Antonio Gramsci scherza, racconta aneddoti dell’infanzia, detti popolari della sua Sardegna, è un padre amorevole che cerca di instillare nei figli quell’amore per il sapere e quella curiosità e desiderio di comprensione della realtà e del quotidiano che lo hanno sempre contraddistinto. Non parla del carcere, non parla delle sue precarie condizioni fisiche, incoraggia i suoi cari e li tranquillizza.
Ma la vita in carcere è dura e, quando non ce la fa proprio più, chiede di essere trasferito in un ospedale, a sue spese ovviamente, e li muore dopo poco tempo, deluso, arrabbiato e solo.

Un uomo sul palco, con pochissimi movimenti anche solo con uno sguardo, ha saputo catturare la totale attenzione del pubblico, ha saputo con pochi gesti delle mani, delle spalle, da seduto, raccontare il travaglio interiore di un uomo e in maniera indiretta, il travaglio di una famiglia, di un partito e di una nazione che sullo sfondo veniva martoriata dalla miseria e dalla guerra.
L’attore salentino attraverso un fiume di parole e una potente mimica corporea, che ipnotizza lo sguardo e rende partecipi di ogni emozione del protagonista, immerge lo spettatore nel racconto di vita intima di un personaggio pubblico, che in realtà era soprattutto un figlio, un fratello, un marito e un padre.
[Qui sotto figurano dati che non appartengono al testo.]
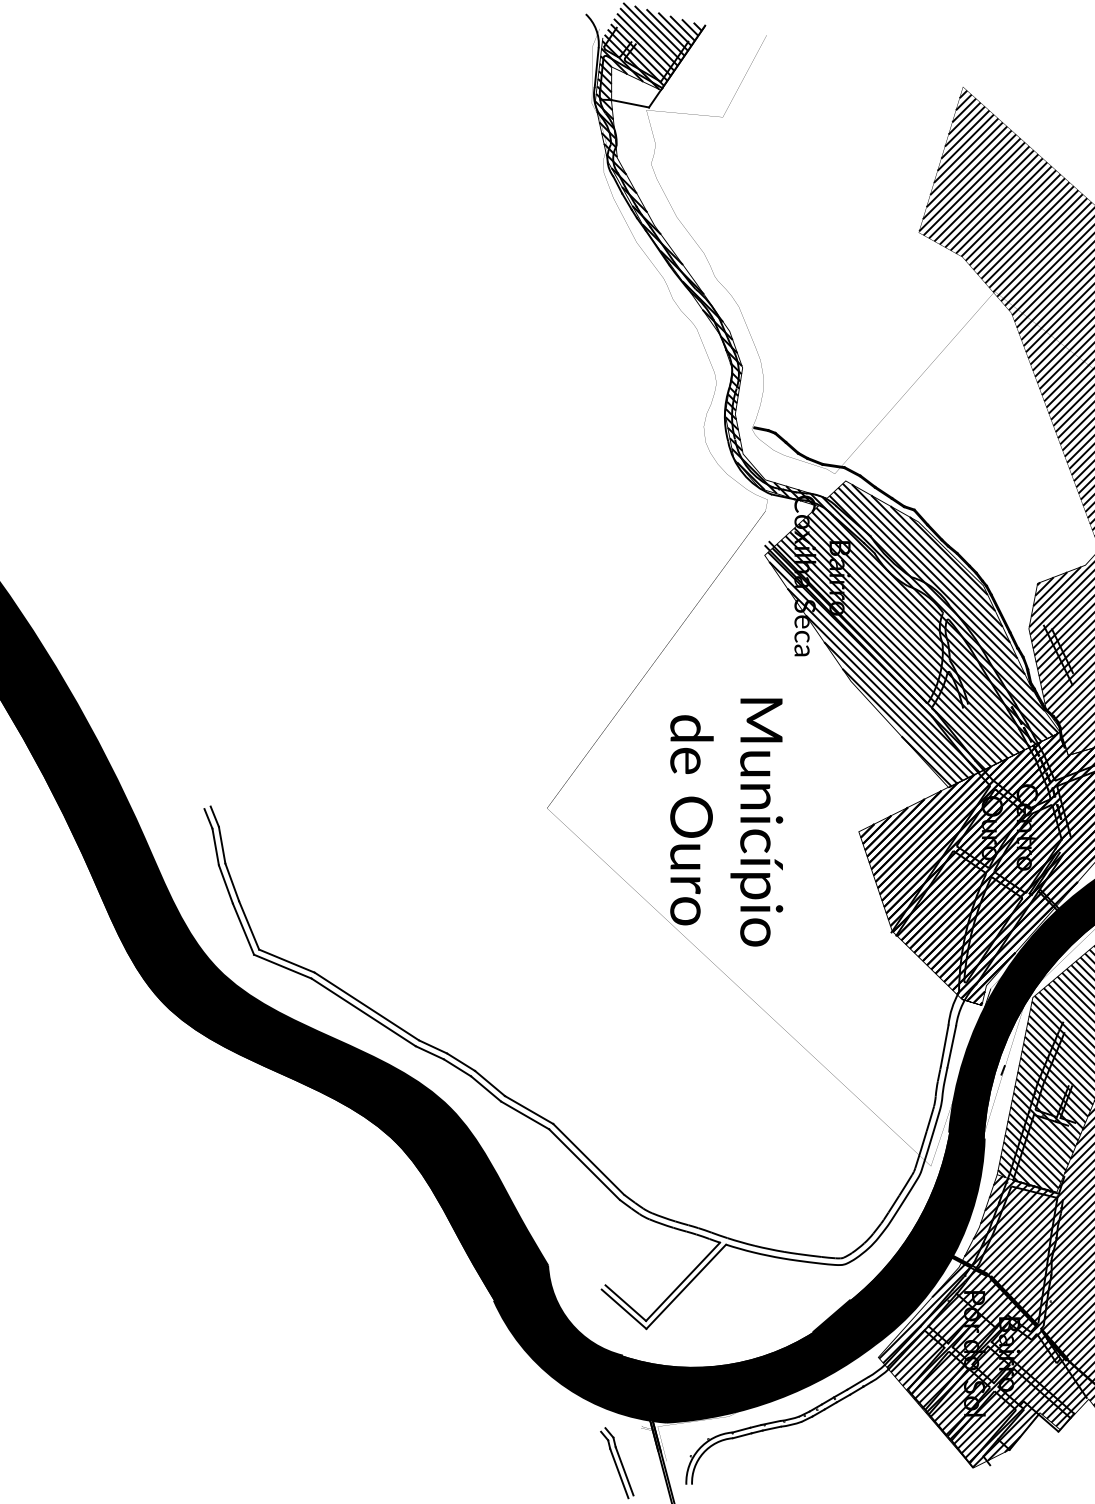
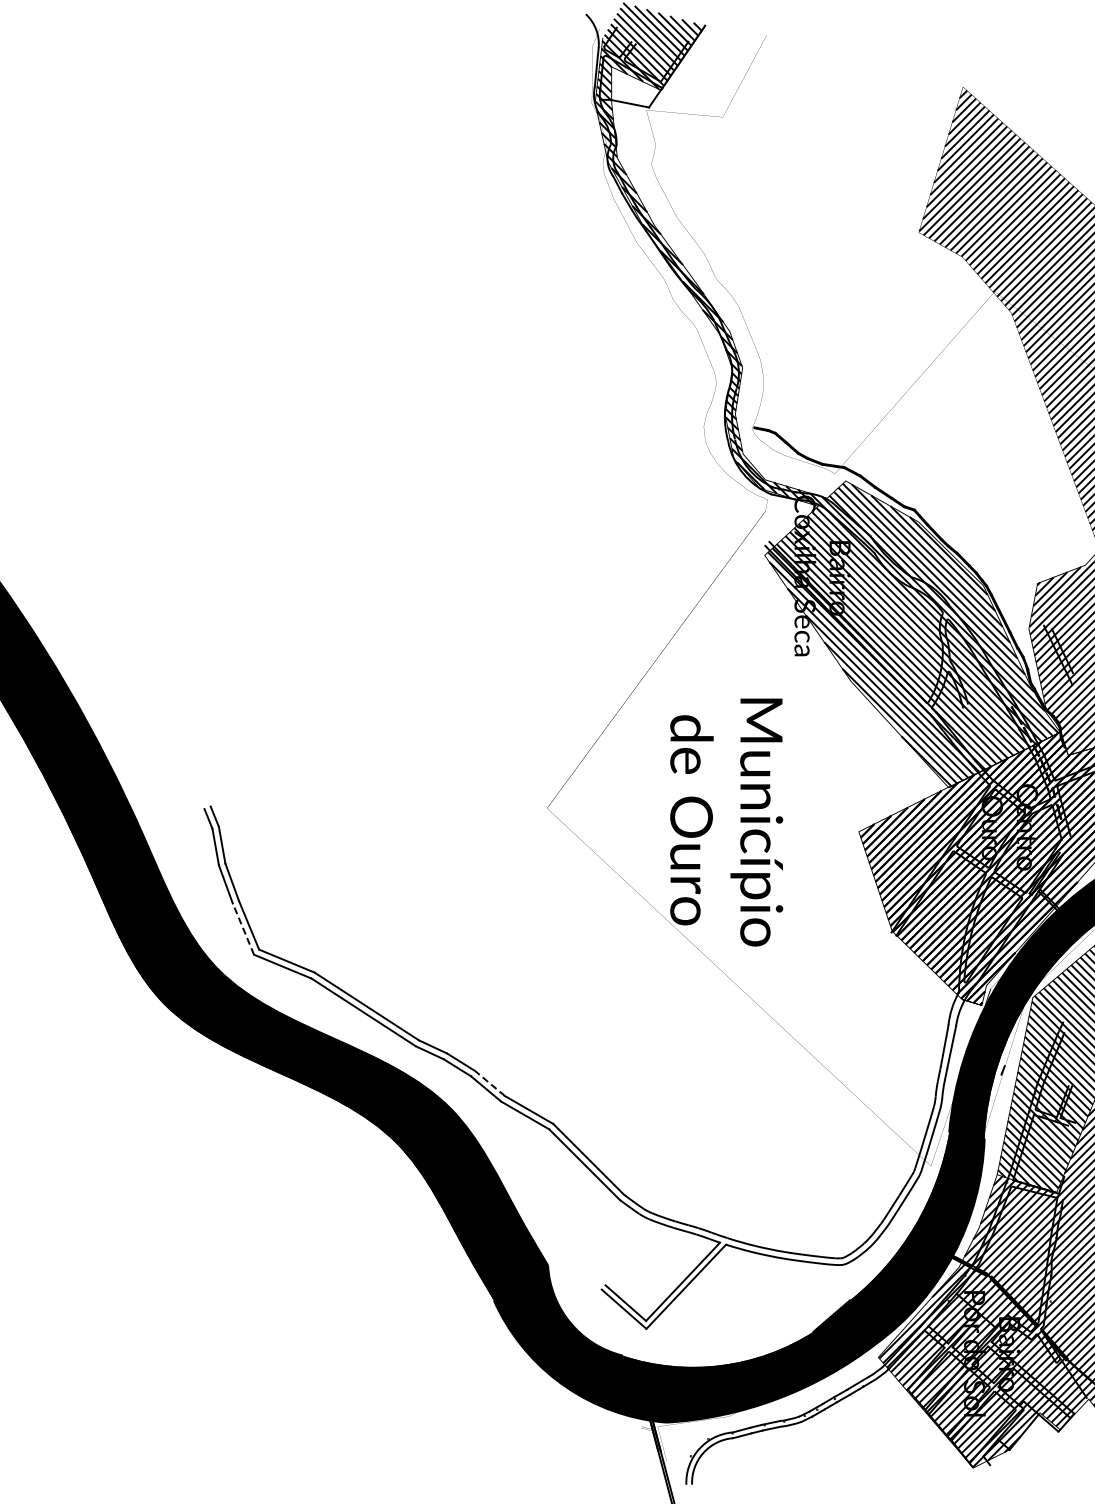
line at (243, 929): solid -> dashed
line at (490, 1083): solid -> dashed
part at (617, 1463): present -> none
Si ride con Gramsci, si piange, ci si arrabbia e poi Saccomanno, in un totale cambio di registro e di toni, geniale quanto inaspettato ci fa tuffare nel presente, come se l’uomo Saccomanno prendesse il sopravvento sull’attore, lasciando il pubblico con una provocazione e una serie di interrogativi: è servito tutto questo? Gli ideali che ha portato avanti Gramsci con tanto coraggio e tanta sofferenza, oggi che significato hanno?

Sulla scena rimane il ritratto di Nino con lo sguardo sognante e determinato allo stesso tempo, una sedia vuota e per terra tante pagine scritte.